Given passage
::::::::::
The downside of training to muscle failure
The downside of training to muscle failure is that the potential for overtraining and psychological burnout increases. Reductions in resting testosterone and insulin-like growth factor concentrations – widely used markers of overtraining – have been reported when lifters repeatedly trained to failure over a 16-week period. Thus, although some failure training is necessary to maximize muscle development, too much can become counterproductive.
Another caveat about training to failure is safety. For obvious reasons, it is not a recommended method of training for those who train alone, except when done with exercises that use machines or where it is easy to return the weight to a safe location.
How much is too much? How often you should train to muscle failure?
Tough to say. Some lifters can tolerate training to muscle failure more readily than others. The key is to periodize this variable over the course of a training cycle. If any signs of overtraining manifest, reduce the frequency of sets performed to muscle failure accordingly.
Therefore, the key here appears to be the number of sets you perform to failure – and that number appears to be one. Australian researchers discovered that when trained lifters completed one set to failure of the four sets they trained with on the bench press for eight weeks, they had double the strength gains of lifters who did not complete any of the four sets to failure.
And in a follow-up study, they discovered that doing more than one set to failure on the bench press for eight weeks offered no additional increase in strength gains. In fact, when comparing the two studies, the strength gains reported in the study using multiple sets to failure were less impressive than the strength gains reported In the study using just one set to failure.
::::::::::
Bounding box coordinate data
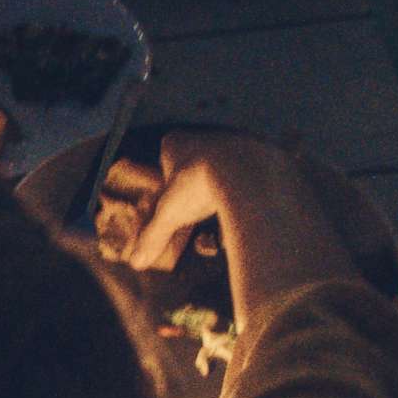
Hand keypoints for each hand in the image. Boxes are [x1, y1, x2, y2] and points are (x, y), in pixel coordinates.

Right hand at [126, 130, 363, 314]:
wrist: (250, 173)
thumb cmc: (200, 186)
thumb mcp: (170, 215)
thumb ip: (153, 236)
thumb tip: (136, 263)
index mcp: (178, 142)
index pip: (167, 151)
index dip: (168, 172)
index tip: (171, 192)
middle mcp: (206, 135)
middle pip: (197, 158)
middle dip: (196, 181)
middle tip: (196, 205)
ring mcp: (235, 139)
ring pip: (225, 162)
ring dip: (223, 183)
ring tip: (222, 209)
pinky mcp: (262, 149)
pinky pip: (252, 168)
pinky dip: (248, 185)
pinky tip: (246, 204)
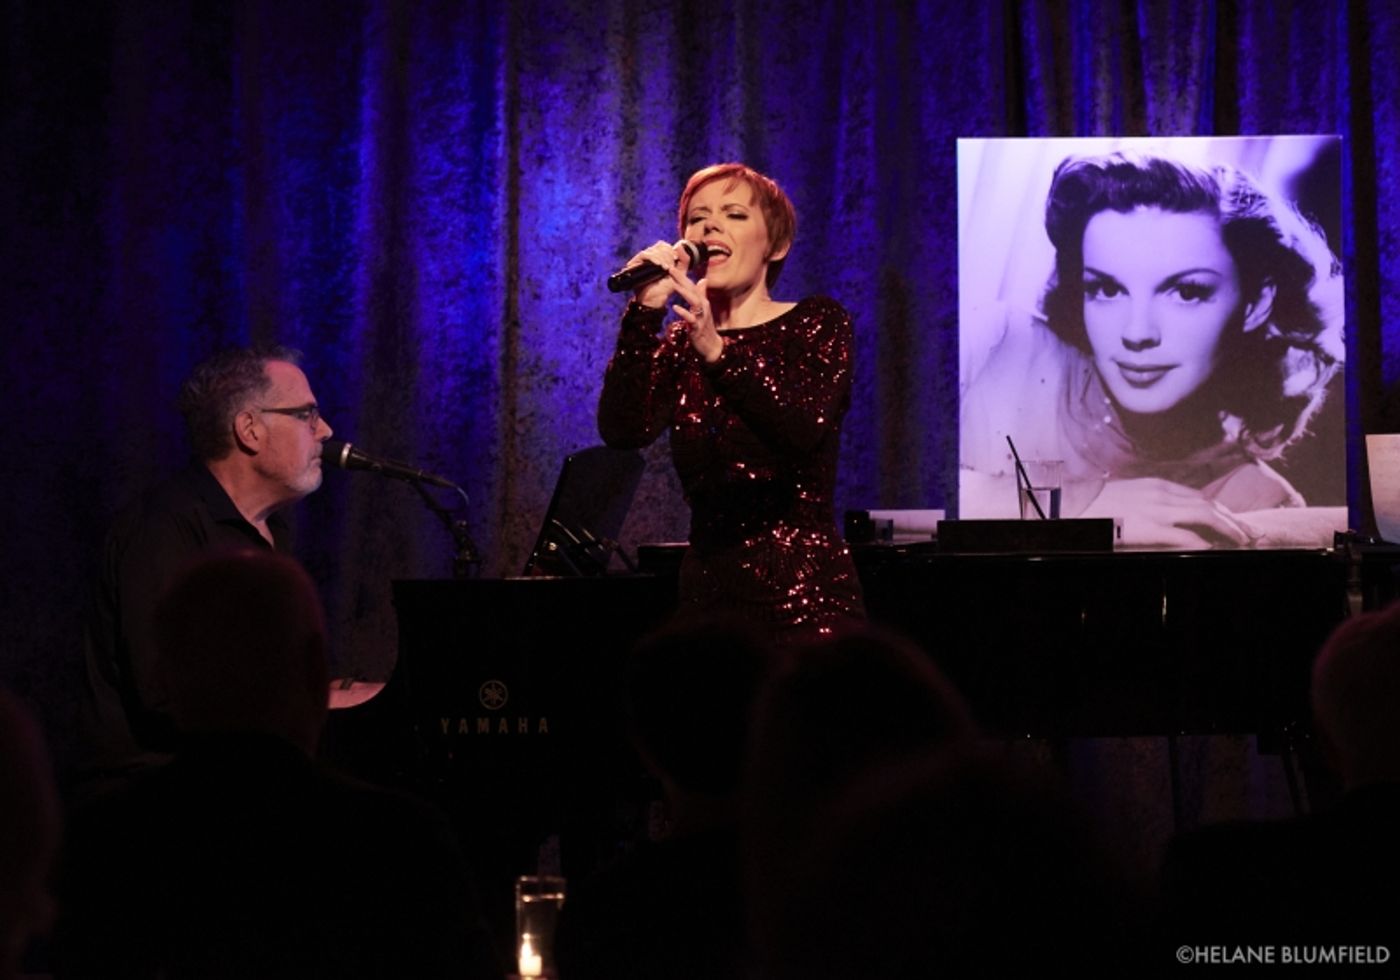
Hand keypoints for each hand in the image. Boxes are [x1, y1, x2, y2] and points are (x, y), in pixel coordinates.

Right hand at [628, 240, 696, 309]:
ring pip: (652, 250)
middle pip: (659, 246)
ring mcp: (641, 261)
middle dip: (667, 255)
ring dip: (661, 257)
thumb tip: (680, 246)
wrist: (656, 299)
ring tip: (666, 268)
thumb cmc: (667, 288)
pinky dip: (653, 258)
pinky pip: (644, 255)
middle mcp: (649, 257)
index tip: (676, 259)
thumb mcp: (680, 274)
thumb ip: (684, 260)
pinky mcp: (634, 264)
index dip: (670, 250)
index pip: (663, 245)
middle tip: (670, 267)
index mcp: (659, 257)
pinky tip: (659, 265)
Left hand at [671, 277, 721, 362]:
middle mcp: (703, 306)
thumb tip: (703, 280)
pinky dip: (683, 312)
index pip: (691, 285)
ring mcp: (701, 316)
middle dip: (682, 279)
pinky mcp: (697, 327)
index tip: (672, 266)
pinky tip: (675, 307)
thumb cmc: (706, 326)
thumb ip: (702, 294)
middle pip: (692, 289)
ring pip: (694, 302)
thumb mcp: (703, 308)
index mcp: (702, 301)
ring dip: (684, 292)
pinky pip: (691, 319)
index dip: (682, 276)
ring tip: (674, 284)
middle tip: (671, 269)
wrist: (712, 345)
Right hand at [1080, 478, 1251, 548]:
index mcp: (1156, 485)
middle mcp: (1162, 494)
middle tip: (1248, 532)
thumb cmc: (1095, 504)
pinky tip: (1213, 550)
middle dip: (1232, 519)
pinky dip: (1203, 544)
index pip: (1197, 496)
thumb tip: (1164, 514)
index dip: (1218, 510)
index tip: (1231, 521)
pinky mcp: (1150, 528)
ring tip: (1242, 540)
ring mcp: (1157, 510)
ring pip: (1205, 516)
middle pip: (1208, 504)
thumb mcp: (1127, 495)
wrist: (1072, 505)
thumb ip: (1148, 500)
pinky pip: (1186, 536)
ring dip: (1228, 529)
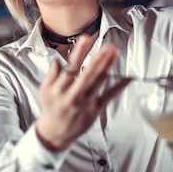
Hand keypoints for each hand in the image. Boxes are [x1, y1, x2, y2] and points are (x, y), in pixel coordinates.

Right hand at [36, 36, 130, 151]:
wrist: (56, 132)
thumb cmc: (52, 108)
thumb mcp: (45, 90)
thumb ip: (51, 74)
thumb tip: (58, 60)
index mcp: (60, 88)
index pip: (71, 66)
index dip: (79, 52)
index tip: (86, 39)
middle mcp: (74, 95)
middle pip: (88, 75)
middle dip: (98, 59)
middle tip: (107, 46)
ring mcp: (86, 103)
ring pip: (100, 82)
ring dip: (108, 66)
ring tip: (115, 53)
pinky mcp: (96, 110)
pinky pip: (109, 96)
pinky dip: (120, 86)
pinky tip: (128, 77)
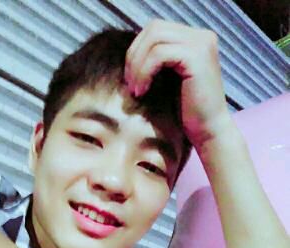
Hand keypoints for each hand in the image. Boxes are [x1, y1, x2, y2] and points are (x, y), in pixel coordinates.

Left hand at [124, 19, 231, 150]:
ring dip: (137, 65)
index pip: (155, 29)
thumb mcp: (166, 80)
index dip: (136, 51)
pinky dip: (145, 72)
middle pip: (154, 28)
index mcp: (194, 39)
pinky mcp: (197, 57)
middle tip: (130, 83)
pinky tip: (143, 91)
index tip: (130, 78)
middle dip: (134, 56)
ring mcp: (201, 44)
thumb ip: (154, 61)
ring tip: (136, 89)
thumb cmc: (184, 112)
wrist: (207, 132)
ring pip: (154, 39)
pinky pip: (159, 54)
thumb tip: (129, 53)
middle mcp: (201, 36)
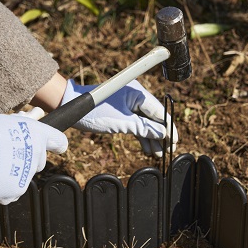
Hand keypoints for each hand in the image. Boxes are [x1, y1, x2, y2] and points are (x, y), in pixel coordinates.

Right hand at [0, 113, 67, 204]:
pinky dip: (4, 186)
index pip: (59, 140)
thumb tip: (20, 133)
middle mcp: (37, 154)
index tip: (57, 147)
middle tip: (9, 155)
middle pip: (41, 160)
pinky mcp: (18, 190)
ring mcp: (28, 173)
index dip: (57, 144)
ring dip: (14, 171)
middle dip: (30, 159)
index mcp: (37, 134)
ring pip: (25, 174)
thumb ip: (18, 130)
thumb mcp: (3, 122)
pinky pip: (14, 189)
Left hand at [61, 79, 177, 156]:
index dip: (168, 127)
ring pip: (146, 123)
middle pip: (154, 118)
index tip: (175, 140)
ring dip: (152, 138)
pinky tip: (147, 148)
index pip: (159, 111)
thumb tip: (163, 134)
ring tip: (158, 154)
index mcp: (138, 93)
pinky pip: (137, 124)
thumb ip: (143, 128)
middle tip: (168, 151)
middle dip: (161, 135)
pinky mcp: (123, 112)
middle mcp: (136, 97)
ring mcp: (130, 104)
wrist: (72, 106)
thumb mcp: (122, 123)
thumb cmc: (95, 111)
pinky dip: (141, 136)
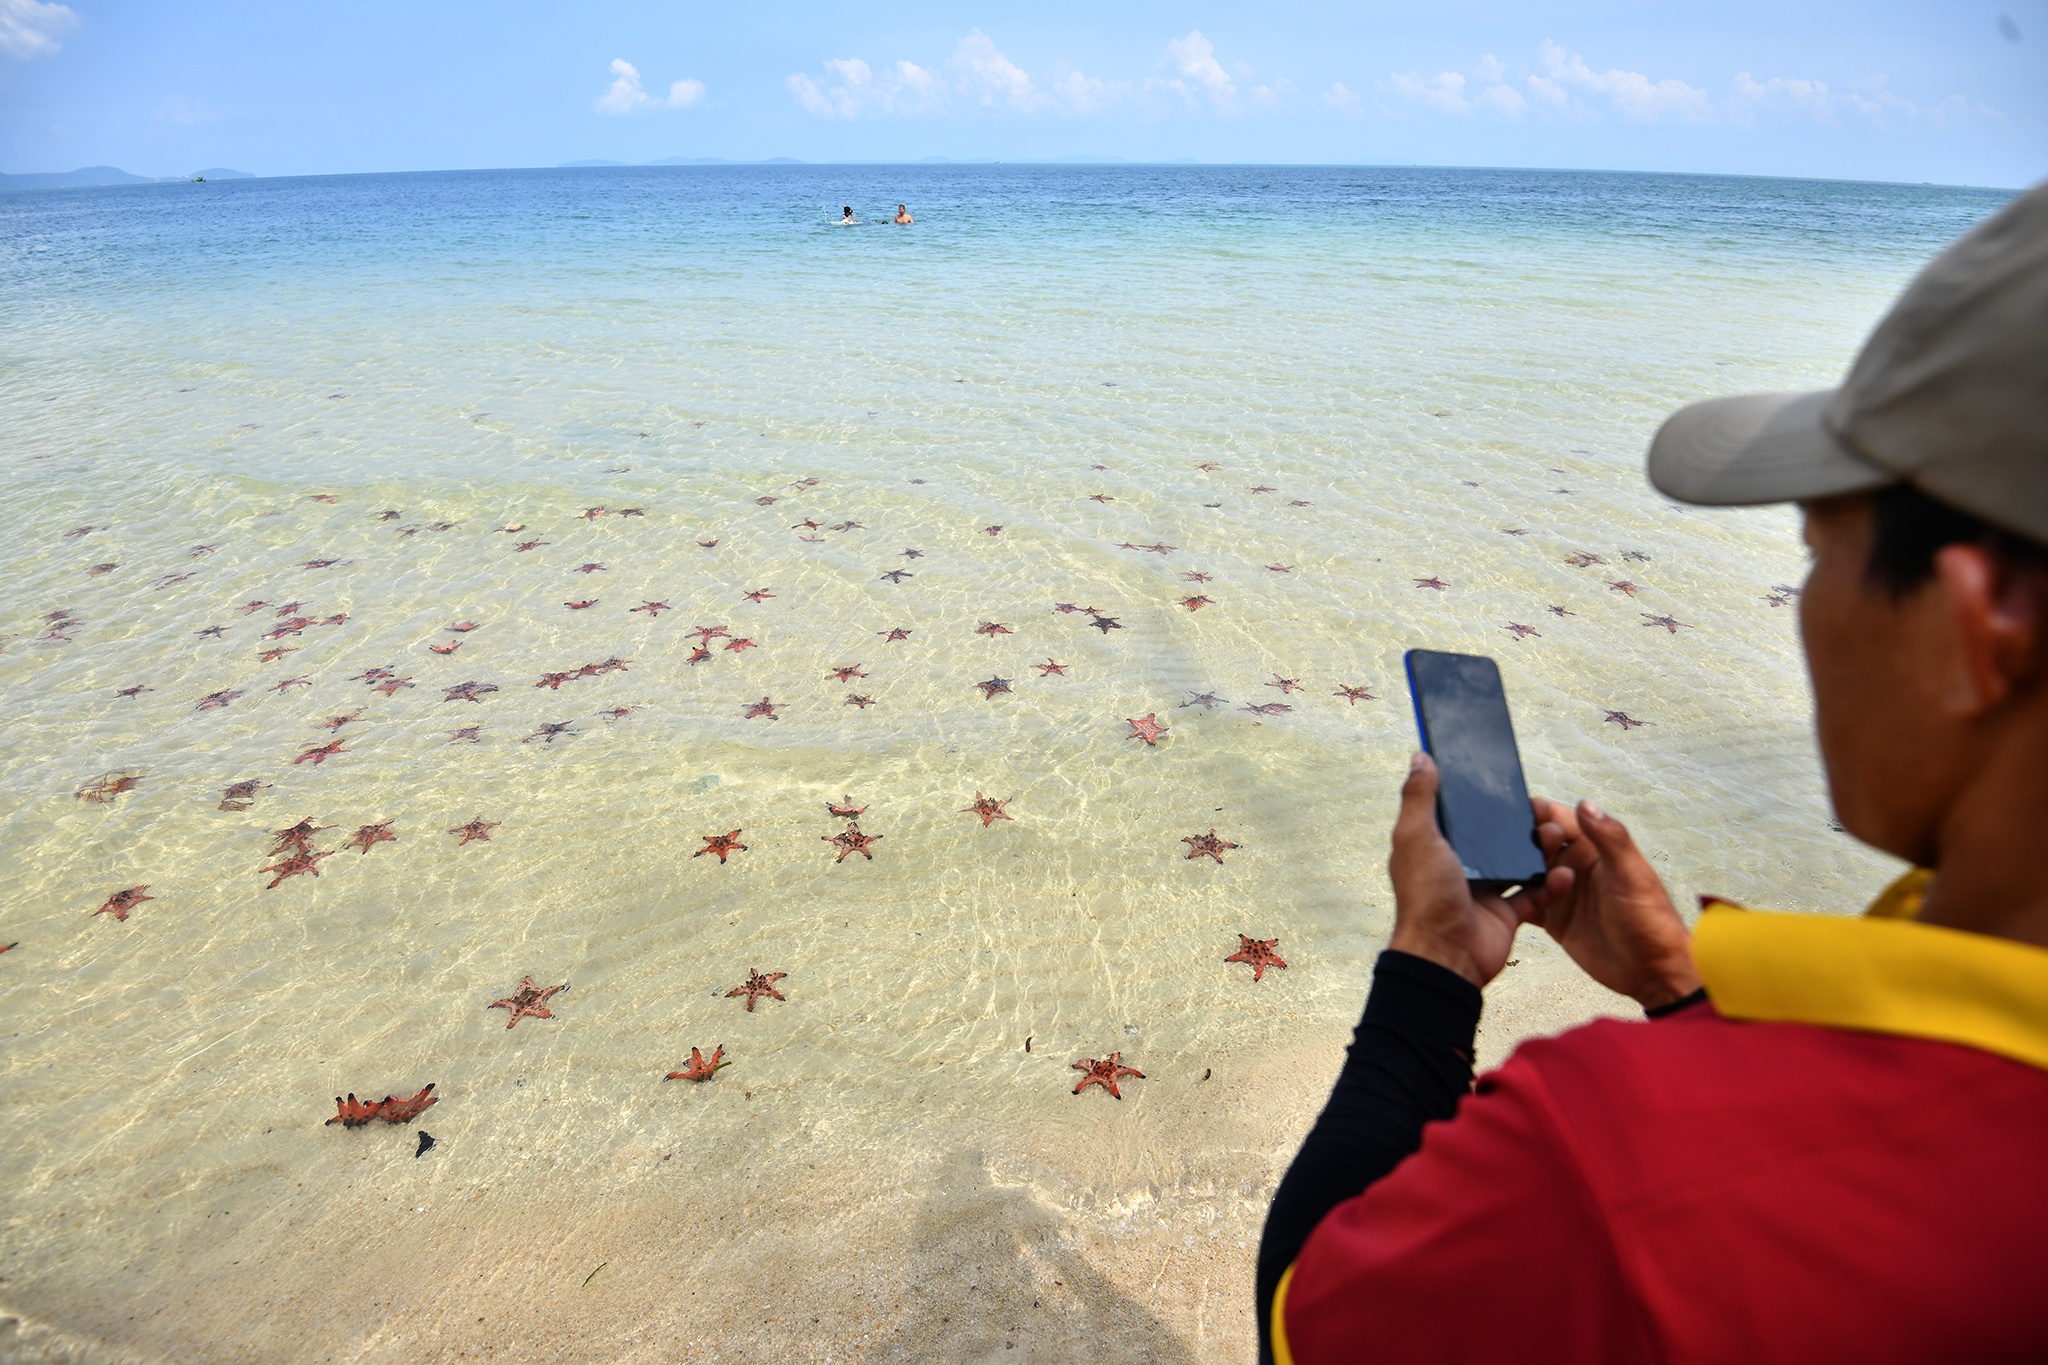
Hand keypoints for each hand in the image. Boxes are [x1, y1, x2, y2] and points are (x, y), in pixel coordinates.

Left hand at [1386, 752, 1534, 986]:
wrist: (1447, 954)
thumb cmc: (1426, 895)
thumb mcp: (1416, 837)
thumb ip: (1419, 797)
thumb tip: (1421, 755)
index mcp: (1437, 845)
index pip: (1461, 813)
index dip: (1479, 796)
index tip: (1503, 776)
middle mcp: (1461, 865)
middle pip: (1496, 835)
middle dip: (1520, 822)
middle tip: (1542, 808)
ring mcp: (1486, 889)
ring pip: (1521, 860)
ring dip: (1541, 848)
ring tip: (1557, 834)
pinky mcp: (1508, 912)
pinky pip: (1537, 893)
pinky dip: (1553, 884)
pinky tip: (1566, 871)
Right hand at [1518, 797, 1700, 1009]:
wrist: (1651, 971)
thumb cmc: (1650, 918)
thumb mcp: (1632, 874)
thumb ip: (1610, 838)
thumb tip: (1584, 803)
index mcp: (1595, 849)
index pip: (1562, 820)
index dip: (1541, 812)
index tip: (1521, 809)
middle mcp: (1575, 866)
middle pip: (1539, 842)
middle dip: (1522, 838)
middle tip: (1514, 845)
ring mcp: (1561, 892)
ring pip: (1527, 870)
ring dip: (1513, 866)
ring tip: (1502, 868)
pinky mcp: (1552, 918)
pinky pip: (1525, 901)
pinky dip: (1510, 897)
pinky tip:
::::::::::
Problems to work on
- A) In the passage on training to muscle failure, over what period did lifters repeatedly train to failure when drops in resting testosterone and insulin-like growth factor were reported?
- B) Continue the passage on training to muscle failure from its last sentence.

Your written answers
- A) A 16-week period.

- B)
The reason may be that performing only one set to failure allows for enough stimulus to be delivered to the muscle fibers without fatiguing the muscle too much, which can limit muscle strength during the workout when training with too many sets to failure. Also, always listen to your body!
Closing thoughts
Training to muscle failure means choosing the heaviest weight that allows you to complete all of the prescribed repetitions, keeping in mind that you have to reach muscle failure after each set (on the last rep). Lifting to muscle failure is advanced and extremely powerful stuff if you use it the right way. Training to the point of failure allows you to recruit the largest number of motor units, which in turn results in maximal muscle-fibre stimulation. Performing a set to failure generates 100 percent intensity, and the magnitude of this huge stimulus results in hypertrophic adaptation. If you want muscular growth, you must work the muscle to the point of failure.
However, training to failure on a regular basis may be counterproductive; it increases the risk of injury both acutely (because of the extreme effort during each lift) and chronically (because of the maximum effort given workout after workout). This is especially true for beginners in weight training. Doing new movements until the point of failure – where the muscles in play absolutely give out – may make you too sore to move for the next 2 to 3 days. It’s hard to get bigger and stronger when you can’t move. For advanced lifters, the answer is a little more debatable. You don’t always have to train to failure, but you do have to progressively increase what you are doing.
Taking advantage of this advanced training technique is rather simple. Choose any basic strength training program and be sure to perform the last set, and only the last set, of every exercise to muscle failure. Pushing to failure on at least your last set is a compromise between volume and intensity.